What you are asked to do:
Can you pick up the Fortran race-condition discussion after its last sentence and carry it forward?

Provided passage:
How to remove Fortran race condition?

Forgive me if this is not actually a race condition; I'm not that familiar with the nomenclature.
The problem I'm having is that this code runs slower with OpenMP enabled. I think the loop should be plenty big enough (k=100,000), so I don't think overhead is the issue.
As I understand it, a race condition is occurring here because all the loops are trying to access the same v(i,j) values all the time, slowing down the code.
Would the best fix here be to create as many copies of the v() array as threads and have each thread access a different one?
I'm using intel compiler on 16 cores, and it runs just slightly slower than on a single core.
Thanks all!
!$OMP PARALLEL DO
Do 500, k=1,n
Do 10, i=-(b-1),b-1
Do 20, j=-(b-1),b-1
if (abs(i).le.l.and.abs(j).eq.d) then
cycle
endif
v(i,j)=.25*(v(i+1,j)+v(i-1,j)+v(i,j+1)+v(i,j-1))
if (k.eq.n-1) then
vtest(i,j,1)=v(i,j)
endif
if (k.eq.n) then
vtest(i,j,2)=v(i,j)
endif
20 continue
10 continue
500 continue
!$OMP END PARALLEL DO
You certainly have programmed a race condition though I'm not sure that that is the cause of your program's failure to execute more quickly. This line
v(i,j)=.25*(v(i+1,j)+v(i-1,j)+v(i,j+1)+v(i,j-1))
which will be executed by all threads for the same (set of) values for i and j is where the racing happens. Given that your program does nothing to coordinate reads and writes to the elements of v your program is, in practice, not deterministic as there is no way to know the order in which updates to v are made.
You should have observed this non-determinism on inspecting the results of the program, and have noticed that changing the number of threads has an impact on the results too. Then again, with a long-running stencil operation over an array the results may have converged to the same (or similar enough) values.
OpenMP gives you the tools to coordinate access to variables but it doesn't automatically implement them; there is definitely nothing going on under the hood to prevent quasi-simultaneous reads from and writes to v. So the explanation for the lack of performance improvement lies elsewhere. It may be down to the impact of multiple threads on cache at some level in your system's memory hierarchy. A nice, cache-friendly, run over every element of an array in memory order for a serial program becomes a blizzard of (as far as the cache is concerned) random accesses to memory requiring access to RAM at every go.

Record extracts:
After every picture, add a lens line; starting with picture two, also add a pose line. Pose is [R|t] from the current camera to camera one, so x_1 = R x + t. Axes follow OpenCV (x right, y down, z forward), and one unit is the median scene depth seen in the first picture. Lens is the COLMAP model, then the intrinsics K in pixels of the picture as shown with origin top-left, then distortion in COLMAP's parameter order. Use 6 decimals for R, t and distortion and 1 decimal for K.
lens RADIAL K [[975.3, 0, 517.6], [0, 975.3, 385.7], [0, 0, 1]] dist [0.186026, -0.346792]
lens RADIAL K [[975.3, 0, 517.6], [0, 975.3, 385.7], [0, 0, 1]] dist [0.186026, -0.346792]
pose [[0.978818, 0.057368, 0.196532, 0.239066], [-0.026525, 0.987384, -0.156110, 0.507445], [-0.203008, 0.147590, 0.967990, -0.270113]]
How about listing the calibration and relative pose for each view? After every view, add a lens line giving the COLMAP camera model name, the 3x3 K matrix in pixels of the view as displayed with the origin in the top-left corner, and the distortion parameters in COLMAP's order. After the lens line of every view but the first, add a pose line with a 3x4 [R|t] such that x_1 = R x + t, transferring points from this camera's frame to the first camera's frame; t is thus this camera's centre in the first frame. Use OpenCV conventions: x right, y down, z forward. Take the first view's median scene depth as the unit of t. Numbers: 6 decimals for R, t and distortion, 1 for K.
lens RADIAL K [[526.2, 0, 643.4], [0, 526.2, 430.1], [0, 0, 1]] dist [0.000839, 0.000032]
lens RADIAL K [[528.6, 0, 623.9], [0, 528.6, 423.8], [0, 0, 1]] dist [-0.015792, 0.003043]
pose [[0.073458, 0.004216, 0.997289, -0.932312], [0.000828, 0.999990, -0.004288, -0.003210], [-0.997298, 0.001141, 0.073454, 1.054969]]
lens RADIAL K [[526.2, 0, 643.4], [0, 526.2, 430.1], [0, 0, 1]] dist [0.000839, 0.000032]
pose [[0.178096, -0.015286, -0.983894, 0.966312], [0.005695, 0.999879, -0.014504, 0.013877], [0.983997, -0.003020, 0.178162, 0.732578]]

...

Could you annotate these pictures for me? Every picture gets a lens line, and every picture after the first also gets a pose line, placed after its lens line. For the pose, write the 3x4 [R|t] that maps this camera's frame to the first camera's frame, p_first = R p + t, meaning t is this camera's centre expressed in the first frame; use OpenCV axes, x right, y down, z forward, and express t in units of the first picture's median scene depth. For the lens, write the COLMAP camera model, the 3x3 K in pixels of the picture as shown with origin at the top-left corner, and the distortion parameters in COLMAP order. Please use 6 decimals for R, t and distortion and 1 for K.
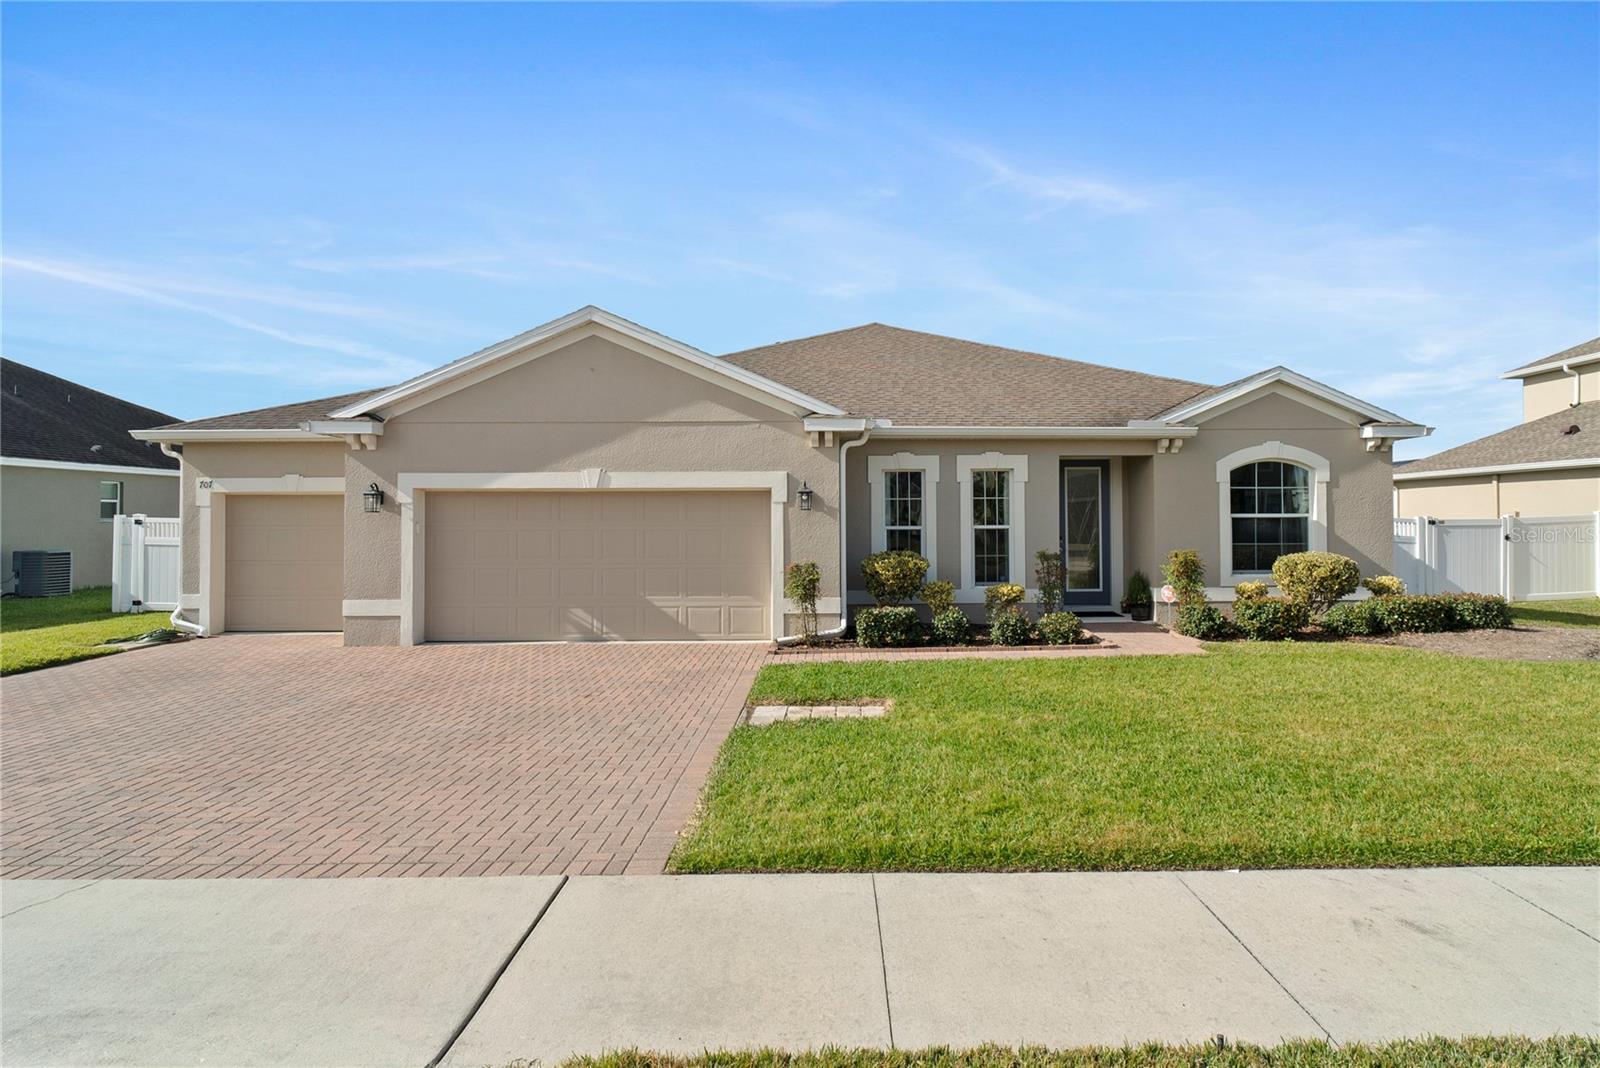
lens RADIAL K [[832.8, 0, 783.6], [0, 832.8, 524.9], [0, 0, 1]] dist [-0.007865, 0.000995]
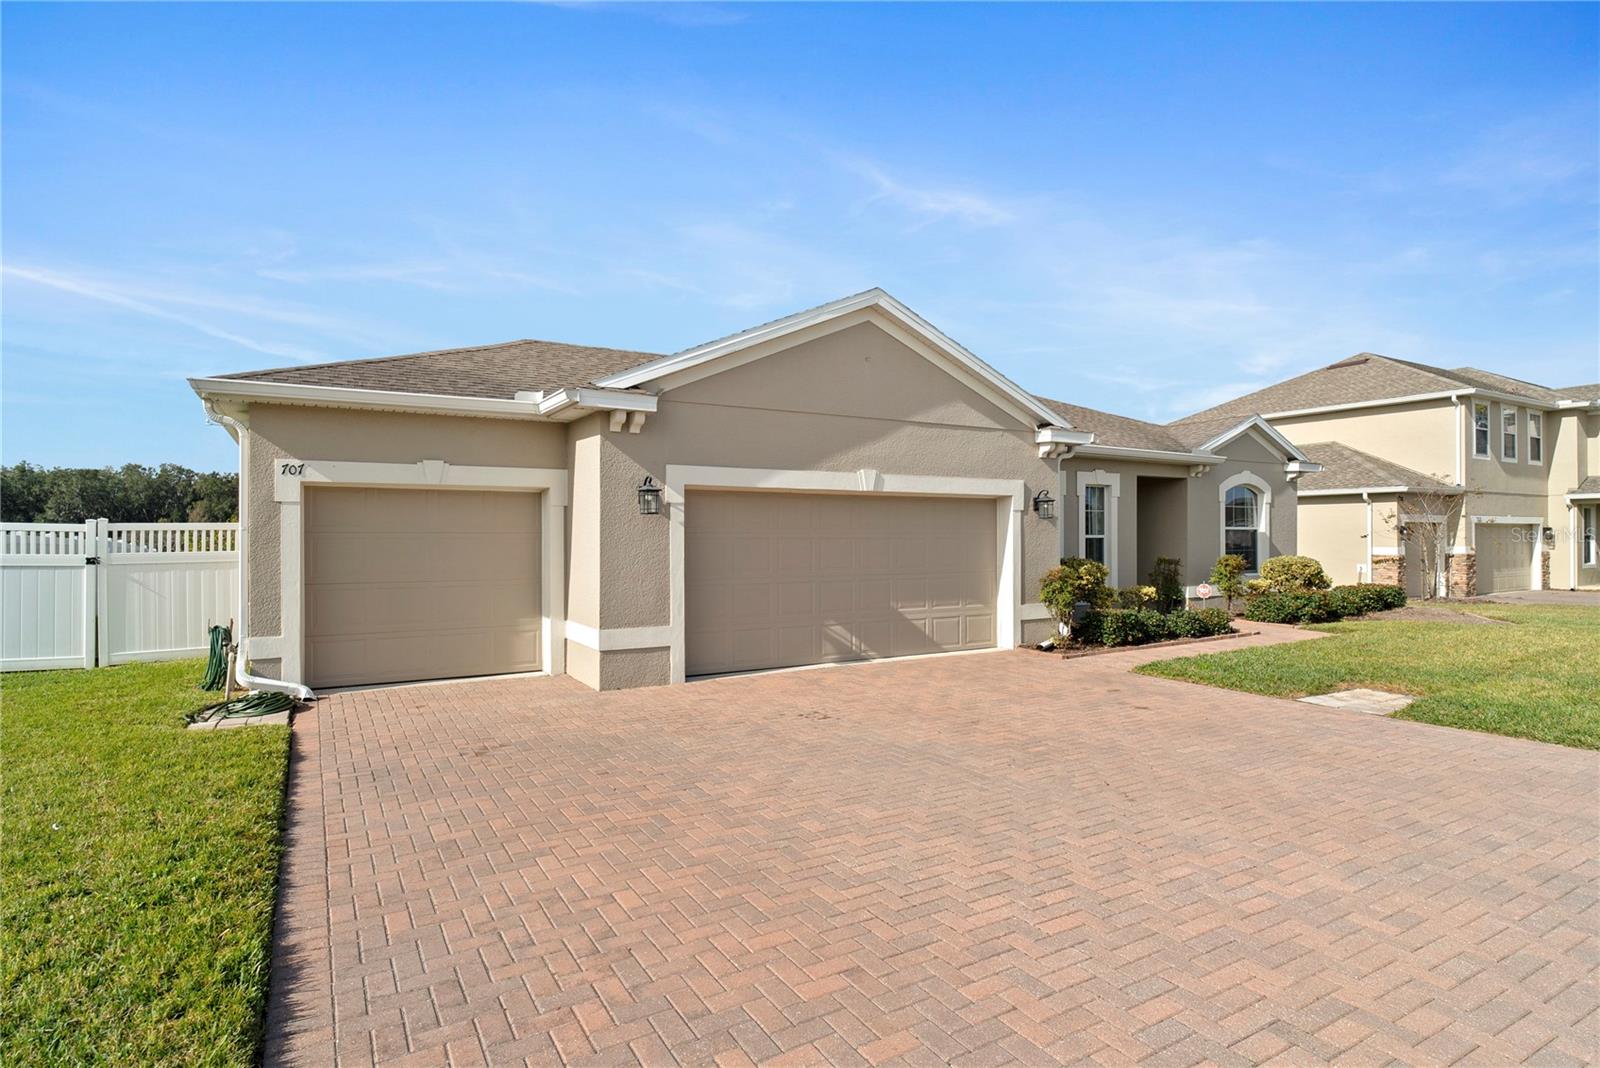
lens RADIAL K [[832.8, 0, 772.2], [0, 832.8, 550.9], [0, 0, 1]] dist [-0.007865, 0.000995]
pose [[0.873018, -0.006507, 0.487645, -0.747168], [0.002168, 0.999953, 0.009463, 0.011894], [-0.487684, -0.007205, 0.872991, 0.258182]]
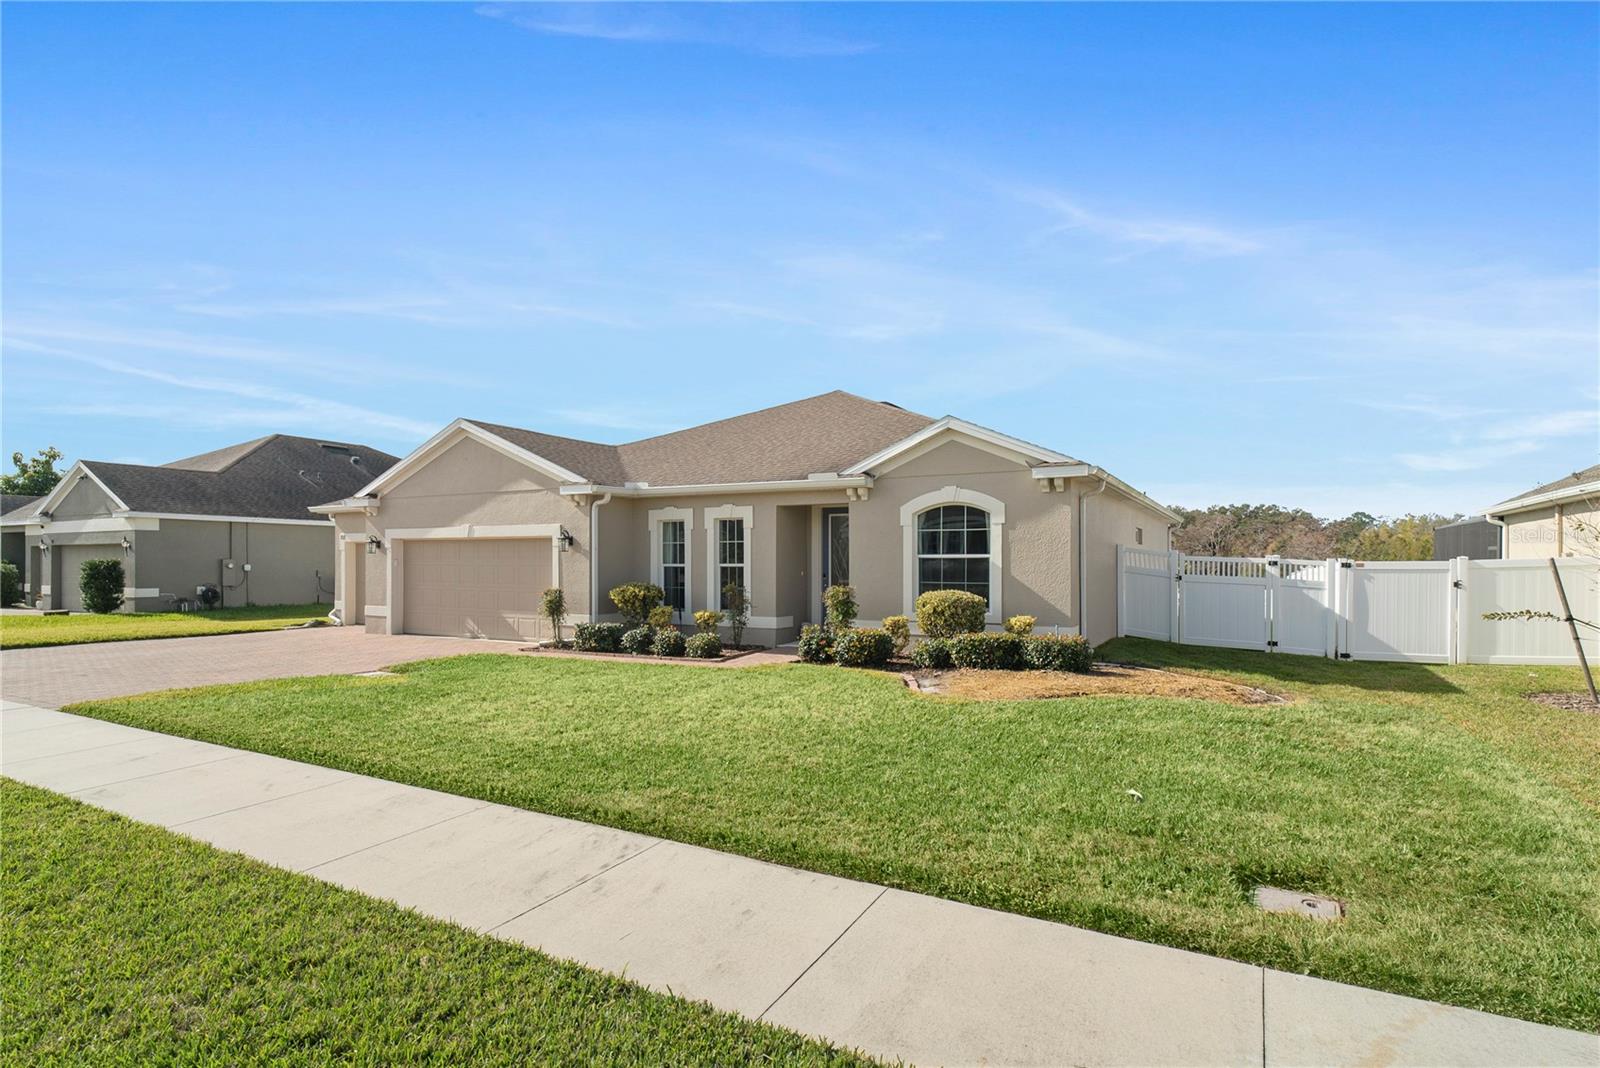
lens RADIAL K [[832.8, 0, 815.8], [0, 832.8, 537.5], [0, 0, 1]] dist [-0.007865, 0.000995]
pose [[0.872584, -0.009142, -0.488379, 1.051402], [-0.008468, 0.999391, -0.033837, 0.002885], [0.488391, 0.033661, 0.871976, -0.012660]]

Response:
It's possible that the explanation lies elsewhere. If the time to execute the OpenMP version is slightly longer than the time to execute a serial version I suspect that the program is not, in fact, being executed in parallel. Failure to compile properly is a common (here on SO) cause of that.
How to fix this ?
Well the usual pattern of OpenMP across an array is to parallelise on one of the array indices. The statements
!$omp parallel do
do i=-(b-1),b-1
....
end do
ensure that each thread gets a different set of values for i which means that they write to different elements of v, removing (almost) the data race. As you've written the program each thread gets a different set of values of k but that's not used (much) in the inner loops.
In passing, testing
if (k==n-1) then
and
if (k==n) then
in every iteration looks like you are tying an anchor to your program, why not just
do k=1,n-2
and deal with the updates to vtest at the end of the loop.
You could separate the !$omp parallel do like this
!$omp parallel
do k=1,n-2
!$omp do
do i=-(b-1),b-1
(and make the corresponding changes at the end of the parallel loop and region). Now all threads execute the entire contents of the parallel region but each gets its own set of i values to use. I recommend that you add clauses to your directives to specify the accessibility (eg private or shared) of each variable; but this answer is getting a bit too long and I won't go into more detail on these. Or on using a schedule clause.
Finally, of course, even with the changes I've suggested your program will be non-deterministic because this statement
v(i,j)=.25*(v(i+1,j)+v(i-1,j)+v(i,j+1)+v(i,j-1))
will read neighbouring elements from v which are updated (at a time you have no control over) by another thread. To sort that out ... got to go back to work.